- Estratto fornito:
● ● ● ●

Voci da mondi diversi. Stati Uniti d'America
romanzo-saggio
Barbara Demick, “I mangiatori di Buddha. Vita e ribellione in una città del Tibet”
Ed. Iperborea,
trad. Katia Bagnoli, pagg. 364, Euro 19,50
Tibet. “Il tetto del mondo”, così
chiamato per la sua altitudine media di 4900 metri sul livello del mare. Poco
più di tre milioni gli abitanti. Una guida spirituale, il Dalai Lama in esilio
in India dal 1959. Un vicino scomodo e, letteralmente, invadente- la Cina.
Viene spontaneo chiedersi come può, un gigante come la Cina, reputare
pericoloso un microbo come il Tibet, tanto da stroncarne non solo i desideri di
indipendenza, ma anche da cercare di sradicare la sua cultura e la sua lingua?
La scrittrice e giornalista americana Barbara Demick è riuscita a fare tre viaggi a Ngaba, la città che si trova dove l’altopiano tibetano si incontra con la Cina diventata nota dopo il numero di monaci che hanno scelto di darsi fuoco per protesta. Da questi viaggi, dai colloqui con gli abitanti sul posto e da quelli che ora vivono in città vicine o in Nepal, nasce il suo reportage che si legge come un romanzo corale. I personaggi che vi appaiono sono tutti veri anche se con altro nome su queste pagine. È un racconto appassionante della Storia del Tibet dal 1958 ai giorni nostri. In una canzone di Tashi Dhondup il 1958 si allinea con il 2008- il 1958 è ricordato come ‘l’anno più buio per il Tibet’, “l’anno in cui l’acerrimo nemico arrivò in Tibet”, e il 2008 come ‘l’anno in cui i tibetani innocenti sono stati torturati’. Nella memoria tibetana permane il terrore del 1958. Così come la parola Nakbà indica l’esodo palestinese del 1948, Shoah il genocidio ebraico, Holodomor il genocidio per fame perpetrato dal regime sovietico a danno della popolazione ucraina negli anni 1932-1933, il termine Ngabgay, cioè ‘58, allude ad una catastrofe così tremenda che solo una data può esprimerla. C’è anche un altro nome per indicarla e ci colpisce per la poesia contenuta nella parola: Dhulok, che significa “ quando il cielo e la terra si rovesciarono.”
Gonpo, figlia dell’ultimo re Mei, è la
prima ad apparire in queste pagine- di lei e della sua vita sapremo fino ai
tempi recenti in cui, dopo essere andata in India per apprendere la sua lingua
che aveva dimenticato, si ritrovò in pratica esiliata lì, a Dharamsala dove ha
sede il governo tibetano in esilio e dove ha la sua residenza il Dalai Lama.
Aveva sette anni, Gonpo, nel 1958. Non aveva capito il perché della fuga né che
cosa stesse succedendo. Dieci anni dopo sarebbe stata mandata nello Xinjiang,
l’equivalente della Siberia, ai lavori forzati.

● ● ● ●

- Elenco fornito:
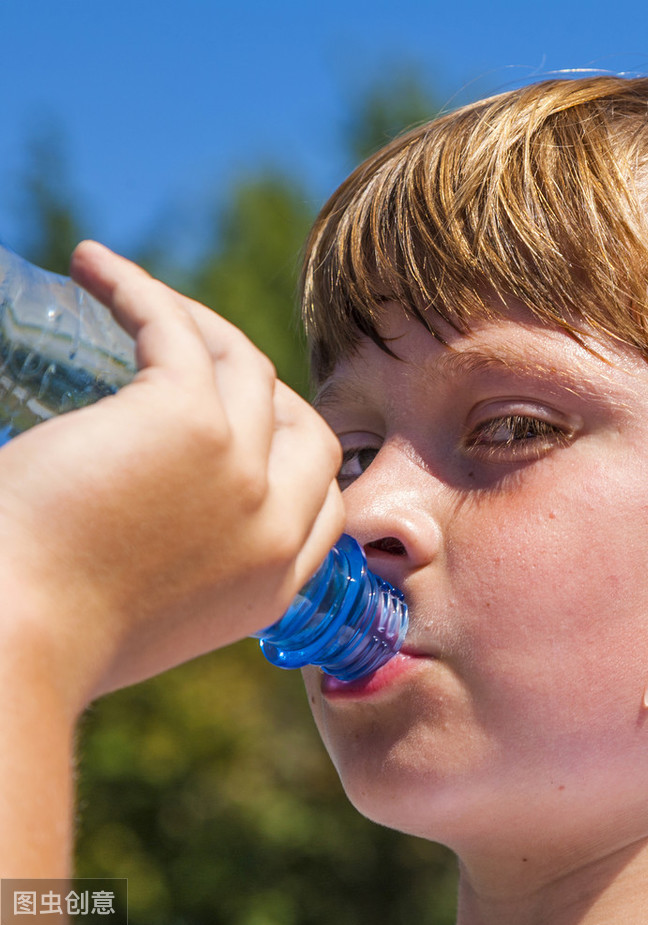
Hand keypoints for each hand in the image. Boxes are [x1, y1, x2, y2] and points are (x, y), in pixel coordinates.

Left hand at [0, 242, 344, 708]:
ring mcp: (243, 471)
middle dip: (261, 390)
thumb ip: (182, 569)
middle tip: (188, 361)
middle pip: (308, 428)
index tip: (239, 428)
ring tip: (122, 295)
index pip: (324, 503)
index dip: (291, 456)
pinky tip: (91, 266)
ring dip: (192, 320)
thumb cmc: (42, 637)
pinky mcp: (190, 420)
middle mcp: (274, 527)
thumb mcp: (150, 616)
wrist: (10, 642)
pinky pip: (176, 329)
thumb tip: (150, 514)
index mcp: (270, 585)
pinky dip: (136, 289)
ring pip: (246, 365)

● ● ● ●

- Istruzioni da seguire:
A. Riassumi l'estratto in due frasi.
B. Riporta il brano dell'estratto che comincia con "Gonpo, figlia dell’ultimo" e prosegue fino a "ai lavori forzati.", rinominando "Gonpo" in "Dolma".

- Risposte in ordine:
A. Barbara Demick ha ricavato da tre viaggi a Ngaba e dai colloqui con gli abitanti un reportage che si legge come un romanzo corale e racconta la Storia del Tibet dal 1958 ai giorni nostri. Il 1958 resta nella memoria tibetana come una catastrofe chiamata Ngabgay o Dhulok, e la prima figura del libro è Gonpo, figlia dell'ultimo re Mei, che quell'anno aveva sette anni e dieci anni dopo fu mandata ai lavori forzati nello Xinjiang.

B.
Dolma, figlia dell’ultimo re Mei, è la
prima ad apparire in queste pagine- di lei e della sua vita sapremo fino ai
tempi recenti in cui, dopo essere andata in India per apprendere la sua lingua
che aveva dimenticato, si ritrovò in pratica esiliata lì, a Dharamsala dove ha
sede il governo tibetano in esilio e dove ha la sua residenza il Dalai Lama.
Aveva sette anni, Dolma, nel 1958. Non aveva capito il perché della fuga né che
cosa stesse succedendo. Dieci anni dopo sarebbe stata mandata nello Xinjiang,
l’equivalente della Siberia, ai lavori forzati.